- Academic Session: 2022-23
- School: School of Culture and Creative Arts
- Credits: 20
- Level: Level 4 (SCQF level 10)
- Typically Offered: Either Semester 1 or Semester 2
- Available to Visiting Students: Yes
- Available to Erasmus Students: Yes
This course critically examines the discipline of ethnomusicology: its origins, relationship with other approaches to the study of music, and cutting-edge contemporary manifestations. It introduces students to a variety of musical practices from around the world, covering contexts from across Europe, the Americas, Asia, and Africa, and provides a critical perspective on the place of these traditions within global patterns of economic power. Introducing students to the ethnographic study of music, it explores diverse conceptualisations of sonic creativity from multiple global contexts upon which ethnography provides an important perspective.
1x1h lecture; 1x1hr seminar per week over 10 weeks as scheduled on MyCampus. This is one of the Honours options in Music and may not run every year.
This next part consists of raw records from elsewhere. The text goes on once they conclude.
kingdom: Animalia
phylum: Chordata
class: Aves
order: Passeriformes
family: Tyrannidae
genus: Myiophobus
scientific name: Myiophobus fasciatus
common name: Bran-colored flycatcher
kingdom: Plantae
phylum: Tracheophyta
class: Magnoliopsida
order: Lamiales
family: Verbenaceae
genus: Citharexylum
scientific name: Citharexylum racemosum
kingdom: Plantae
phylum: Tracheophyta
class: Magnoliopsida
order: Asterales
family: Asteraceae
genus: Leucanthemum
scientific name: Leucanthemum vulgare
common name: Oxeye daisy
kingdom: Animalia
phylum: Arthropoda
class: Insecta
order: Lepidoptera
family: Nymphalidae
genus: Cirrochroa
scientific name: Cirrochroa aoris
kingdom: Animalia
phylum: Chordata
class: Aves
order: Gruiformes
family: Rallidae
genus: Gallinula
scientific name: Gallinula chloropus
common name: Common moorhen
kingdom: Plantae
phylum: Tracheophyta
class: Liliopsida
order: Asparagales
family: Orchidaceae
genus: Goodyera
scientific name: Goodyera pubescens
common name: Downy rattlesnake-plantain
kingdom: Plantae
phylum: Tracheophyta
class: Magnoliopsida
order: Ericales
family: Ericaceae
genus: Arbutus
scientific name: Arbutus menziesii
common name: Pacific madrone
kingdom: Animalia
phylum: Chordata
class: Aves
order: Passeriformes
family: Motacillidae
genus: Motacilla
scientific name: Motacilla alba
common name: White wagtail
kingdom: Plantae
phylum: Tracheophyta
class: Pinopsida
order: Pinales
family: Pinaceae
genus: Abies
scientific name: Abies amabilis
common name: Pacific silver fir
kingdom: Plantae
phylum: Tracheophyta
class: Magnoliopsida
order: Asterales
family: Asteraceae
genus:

The options that are running this session are available on MyCampus.
Essay (2,500 words) - 50% - students respond to an essay question relating to the course materials
Report (2,500 words) - 50% - students carry out ethnographic research, involving observation, participation, and possible interviews, into a music scene local to Glasgow (or otherwise accessible to them)
Are reassessment opportunities available for all summative assessments? Not applicable for Honours courses
Reassessments are normally available for all courses, except those which contribute to the Honours classification. For non-Honours courses, students are offered reassessment in all or any of the components of assessment if the satisfactory (threshold) grade for the overall course is not achieved at the first attempt. This is normally grade D3 for undergraduate students and grade C3 for postgraduate students. Exceptionally it may not be possible to offer reassessment of some coursework items, in which case the mark achieved at the first attempt will be counted towards the final course grade. Any such exceptions for this course are described below.
This course will provide the opportunity to:
■ Study the diversity of musics from a variety of global contexts,
■ Examine alternatives to the harmonic and rhythmic systems of Western classical music
■ Learn about the practice of ethnography for the study of music, both through desk-based study and through independent projects
■ Study and evaluate diverse practices of listening to music
Intended Learning Outcomes of Course
By the end of this course students will be able to:
■ Engage with musics from a variety of global contexts in relation to their histories
■ Apply a diversity of listening strategies
■ Utilise critical thinking, in the form of an essay, about the relationship between music and global patterns of power
■ Develop and utilise transferable skills in ethnographic research, including observation, participation, and possible interviews - into musical practice
■ Present their own ethnographic research in a well-organised report.
Minimum Requirement for Award of Credits
Students must submit at least 75% by weight of the components (including examinations) of the course's summative assessment.